Since 2009, more than 180 students have spent a summer working on grassroots projects such as a citywide living wage ordinance; hiring and pay equity policies tied to tax incentives; and paid family leave legislation. The success of High Road has led to a new program: Working on Democracy: Buffalo Summer Fellowships with NYS Legislators.
The inaugural class of fellows – Emily Blanchard ’21 and Tamara Palms ’22 from the ILR School, and Wendy Lau ’22 from the College of Arts and Sciences – spent the past two months working with state lawmakers from the Buffalo area. Palms worked with Assembly Majority Leader Crystal Peoples-Stokes, D-141st; Blanchard worked with Assemblyman Sean Ryan, D-149th; and Lau worked with state Sen. Tim Kennedy, D-63rd.
The fellows spearheaded projects to increase voter turnout among naturalized citizens, researched key elements for responsible and equitable drug policy, and did research on public transit and its environmental impact.

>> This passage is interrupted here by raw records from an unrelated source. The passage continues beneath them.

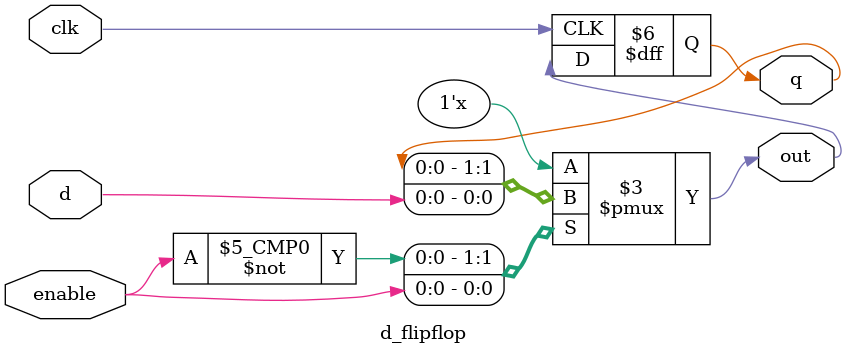
<source format=v>


module d_flipflop( input d,input clk,input enable,output reg out,output reg q); 
   always @(*)
   begin
    case(enable)
      1'b0:out=q;
      1'b1:out=d;
    endcase
  end
    always @ (posedge clk)
     begin
       q<=out;
     end
  endmodule
  
      
    

</source>
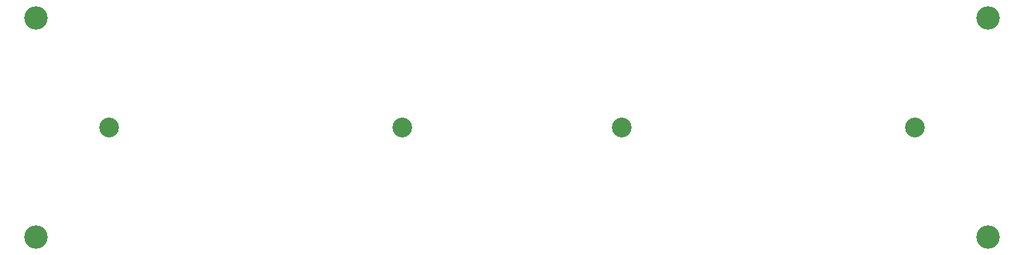
<source format=gbr>
%TF.GenerationSoftware,KiCad,Pcbnew,7.0.7-7.0.7~ubuntu22.04.1*%
%TF.CreationDate,2023-10-01T18:15:38+02:00*%
%TF.ProjectId,linesensor_v3,6c696e65-7365-46e7-936f-725f76332e6b,rev?*%
%TF.SameCoordinates,Original*%
%TF.FileFunction,NonPlated,1,2,NPTH,Drill*%
%TF.FilePolarity,Positive*%
%FSLAX46Y46*%
G04 Gerber Fmt 4.6, Leading zero omitted, Abs format (unit mm)*
G04 Created by KiCad (PCBNEW 7.0.7-7.0.7~ubuntu22.04.1) date 2023-10-01 18:15:38*
%MOMM*%
%LPD*%
G01*
G04 APERTURE LIST*
%TA.AperFunction,ComponentDrill*%
%ADD10C,2.700000*%
%TD*%
%TA.AperFunction,ComponentDrill*%
%ADD11C,3.200000*%
%TD*%
G04 APERTURE END LIST*
D10*
%TO.C,H8*%
X65000000Y-80000000D03*
%TO.C,H7*%
X105000000Y-80000000D03*
%TO.C,H6*%
X135000000Y-80000000D03*
%TO.C,H5*%
X175000000Y-80000000D03*
D11*
%TO.C,H3*%
X55000000Y-65000000D03*
%TO.C,H4*%
X55000000Y-95000000D03*
%TO.C,H2*%
X185000000Y-65000000D03*
%TO.C,H1*%
X185000000Y-95000000D03*
M02*

</source>
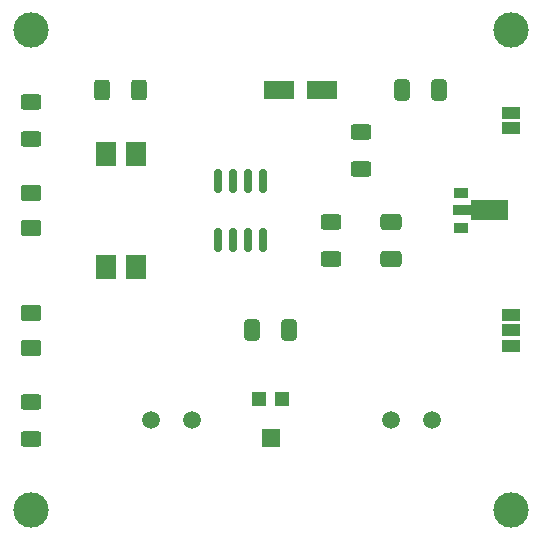
<source format=gts>
G04 #@! TF.GenerationSoftware,KiCad,Pcbnew,(6.0.6)*
G04 #@! TF.CreationDate,2023-01-14T11:23:39-07:00*
G04 #@! TF.ProjectId,PFCBoard,50464342-6f61-4726-942e-6b696361645f,rev?*
G04 #@! TF.SameCoordinates,Original*
G04 #@! TF.FileFunction,Soldermask,Top*
G04 #@! TF.FilePolarity,Negative*
%FSLAX46Y46*%
G04 Gerber Fmt 4.6, Leading zero omitted, Abs format (unit mm)*
G04 Created by KiCad (PCBNEW (6.0.6)) date 2023-01-14 11:23:39*
%MOMM*%
%LPD*%
G01*
G04 APERTURE LIST*
G04 Aperture macros list*
%AMRoundRect*
0 Rectangle with rounded corners*
0 $1 Rounding radius*
0 $2 $3 $4 $5 $6 $7 $8 $9 X,Y pos of 4 corners*
0 Add a 4 corners polygon primitive as box body*
4,1,4,$2,$3,$4,$5,$6,$7,$8,$9,$2,$3,0*
0 Add four circle primitives for the rounded corners*
1,1,$1+$1,$2,$3*
1,1,$1+$1,$4,$5*
1,1,$1+$1,$6,$7*
1,1,$1+$1,$8,$9*
0 Add four rect primitives between the rounded corners*
20,1,$1+$1,$2,$3,$4,$5,0*
20,1,$1+$1,$4,$5,$6,$7,0*
20,1,$1+$1,$6,$7,$8,$9,0*
20,1,$1+$1,$8,$9,$2,$3,0*%
%AMFreePoly0*
4,1,9,3.862500,-0.866500,0.737500,-0.866500,0.737500,-0.450000,-0.737500,-0.450000,-0.737500,0.450000,0.737500,0.450000,0.737500,0.866500,3.862500,0.866500,3.862500,-0.866500,3.862500,-0.866500,$1*%
G04 Aperture macros list end*
%ADD10C,3.000000*%
%ADD11R,1.500000X1.000000*%
%ADD12RoundRect,0.250000X0.412500X0.650000X-0.412500X0.650000X-0.412500X-0.650000X0.412500X-0.650000X0*%
%ADD13RoundRect,0.250000X-0.625000X0.400000X-0.625000X-0.400000X0.625000X-0.400000X0.625000X0.400000X0*%
%ADD14RoundRect,0.250000X0.650000X-0.412500X0.650000X0.412500X-0.650000X0.412500X-0.650000X-0.412500X0*%
%ADD15R,1.200000X1.200000*%
%ADD16R,1.600000X1.500000*%
%ADD17RoundRect,0.250000X-1.050000X-0.550000X1.050000X-0.550000X1.050000X0.550000X-1.050000X0.550000X0*%
%ADD18C,1.500000*%
%ADD19R,1.780000X2.000000*%
%ADD20RoundRect,0.250000X0.400000X0.625000X-0.400000X0.625000X-0.400000X-0.625000X0.400000X-0.625000X0*%
%ADD21RoundRect,0.250001X-0.624999X0.462499X-0.624999X-0.462499X0.624999X-0.462499X0.624999X0.462499X0*%
%ADD22RoundRect,0.250001X0.624999X-0.462499X0.624999X0.462499X-0.624999X0.462499X-0.624999X-0.462499X0*%
%ADD23RoundRect,0.150000X-0.150000X0.825000X-0.150000X-0.825000X0.150000X-0.825000X0.150000X0.825000X0*%
%ADD24R,1.300000X0.900000*%
%ADD25FreePoly0,0.000000*%
G04 APERTURE END LIST*
D10*
X205740000Y-127000000D03*
D11*
X205740000Y-110460000D03*
X205740000Y-111760000D03*
X205740000Y-113060000D03*
D12*
X199682500Y-91440000D03*
X196557500Y-91440000D03*
D13*
X165100000Y-117830000D03*
X165100000Y-120930000D03*
D10*
X165100000Y-127000000D03*
D13*
X165100000Y-92430000D03*
X165100000Y-95530000D03*
D10*
X205740000Y-86360000D03*
D14*
X195580000Y-105702500D03*
X195580000Y-102577500D03*
D15*
X186420000Y-117580000D03*
D16*
X185420000Y-120830000D03*
D15*
X184420000Y-117580000D03*
D17*
X186160000Y-91440000D03*
X189760000Y-91440000D03*
D18*
X195580000Y-119380000D03*
X199080000Y-119380000D03*
D19*
X173990000Y-96835000D03*
X171450000Y-96835000D03*
X171450000Y-106365000D03*
X173990000Y-106365000D03*
D10*
X165100000Y-86360000D03*
D13*
X193040000Y-94970000D03*
X193040000Y-98070000D03*
D20*
X174270000Y-91440000D03*
X171170000Y-91440000D03*
D21*
X165100000Y-100112500D03*
X165100000Y-103087500D03*
D22*
X165100000Y-113247500D03*
X165100000Y-110272500D03*
D13*
X190500000Y-102590000D03*
X190500000Y-105690000D03*
D18*
X175260000Y-119380000D03*
X178760000Y-119380000D03*
D23*
X184785000Y-99125000D03*
X183515000Y-99125000D03*
X182245000Y-99125000D03*
X180975000Y-99125000D03*
X180975000Y-104075000D03*
X182245000Y-104075000D03*
X183515000Y-104075000D03*
X184785000Y-104075000D03*
D11*
X205740000Y-93330000D03*
X205740000Y-94630000D03*
D12*
X186982500Y-111760000D03*
X183857500Y-111760000D03*
D24*
X201550000Y-100100000D03*
D25*
X201637500Y-101600000D03*
D24*
X201550000Y-103100000D03*
M02*

</source>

“We developed the projects much like we do for High Road,” said Lou Jean Fleron, High Road Fellowship director. “We ask that it be a project that will really give the students some policy work. Our partners form a project that they want a student to do, we work with them to refine it and the student also has some input into that process.”
For Blanchard, the project provided her the freedom to create workshops based on her research.
“Buffalo has a large refugee population in general, and the district that Ryan represents contains a lot of them,” Blanchard said. “He gave me a broad prompt to do research on the refugee communities and see some of the difficulties they’re facing, specifically to voting and becoming citizens.”
Blanchard created a survey and conducted interviews to identify the difficulties these populations have in becoming citizens and, once they are citizens, their barriers to voting. She found that the main obstacle for naturalized citizens is a lack of education on how the voting system works.
Her solution was to partner with High Roads fellow Livvie Smith ’22, who spent the summer working at an area community health center. They held a pair of voting rights workshops for people in the process of becoming citizens, about the right to vote and the voting process.
“We even did a sample election to get them excited and encouraged about voting,” Blanchard said. “It was super cool to see them get excited about the process. And the project got me more excited about a possible future in public policy or in a politician’s office.”
For Lau and Palms, much of their work centered on research and interacting with constituents.
Working with Kennedy, chairman of the Senate Transportation Committee, Lau did research on the past 50 years of public-purpose bonds. She analyzed which bonds passed and which failed, and studied the scope of each bond, the language used and the percentage of people voting for or against the bill. Lau also did research on different forms of sustainable transportation in the U.S. to discern which types were used to promote a more environmentally friendly setting.
“Doing a lot of research on bills has made me want to focus more on policy work,” Lau said. “I feel like policy is the forefront of change. If it passes it becomes the law, and I think that by helping shape policy then I can reform what needs to be changed.”
Palmer worked with Peoples-Stokeson the Marijuana Regulation and Taxation Act, which failed to land on the Senate floor before the session ended in June. Peoples-Stokes intends to revamp the bill and push for it in future sessions.
“It was pretty close [to passing this session],” Palmer said. “I think it came down to specifically the business side of the bill. So, I conducted extra research to see how to rework the bill for next session.”
According to all three Working on Democracy fellows, the experience helped illustrate the possibilities of working in public service and for the greater good. That reaction, Fleron said, is exactly why the program was created.
“The program comes from a recognition of how important public service is,” she said. “It’s based on the idea that if democracy is to work, government and government service needs to be valued as an important endeavor – worthy of career aspirations.”
Julie Greco is a communications specialist with the ILR School.